From 375576fcc57b77915e703d1103ac61a3cabadba2 Mon Sep 17 00:00:00 2001
From: Dianne Skoll <dianne@skoll.ca>
Date: Wed, 10 Sep 2025 13:25:27 -0400
Subject: [PATCH] Add better support for multi-byte character set.

The functions mbindex, mbstrlen and mbsubstr are just like
index, strlen and substr, but they use and return 1-based
character indexes rather than 1-based byte indexes.
---
 contrib/remind-conf-mode/remind-conf-mode.el |   3 +-
 man/remind.1.in                              |  59 +++++--
 src/err.h                                    |   4 +
 src/funcs.c                                  | 166 +++++++++++++++++++
 tests/test-rem                               |   6 +-
 tests/test.cmp                               |  42 ++++-
 tests/test.rem                               |  27 +++
 7 files changed, 292 insertions(+), 15 deletions(-)

- Entries supplied:
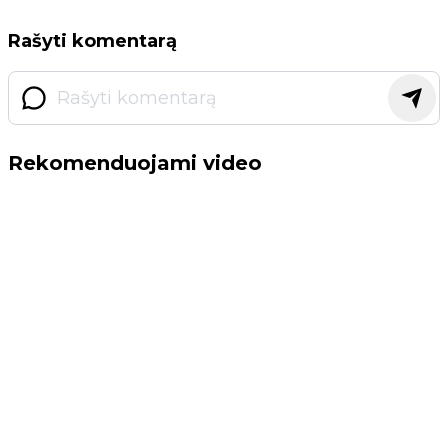
Rašyti komentarą
Rekomenduojami video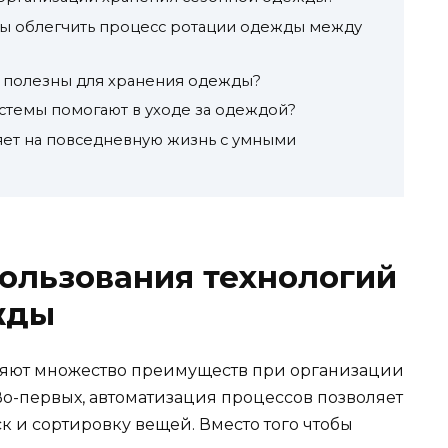
ры облегчить процесс ротации одежды между
е полезны для хранения одежды?
стемы помогают в уходе за одеждой?
ет на повседневную жизнь с умными
ользования технологий
жды
яют множество преимуществ при организации
Во-первых, автоматизация процессов позволяет
к и сортировку вещей. Вместо того чтобы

- Questions:
a) According to the patch, what kind of indexes do mbindex, mbstrlen and mbsubstr use and return?
b) Copy the part of the patch between "The functions mbindex, mbstrlen" and "insertions(+), 15 deletions(-)", inclusive.

- Task-by-task solutions:
a) They use and return 1-based character indexes rather than 1-based byte indexes.

b)
The functions mbindex, mbstrlen and mbsubstr are just like
index, strlen and substr, but they use and return 1-based
character indexes rather than 1-based byte indexes.
---
 contrib/remind-conf-mode/remind-conf-mode.el |   3 +-
 man/remind.1.in                              |  59 +++++--
 src/err.h                                    |   4 +
 src/funcs.c                                  | 166 +++++++++++++++++++
 tests/test-rem                               |   6 +-
 tests/test.cmp                               |  42 ++++-
 tests/test.rem                               |  27 +++
 7 files changed, 292 insertions(+), 15 deletions(-)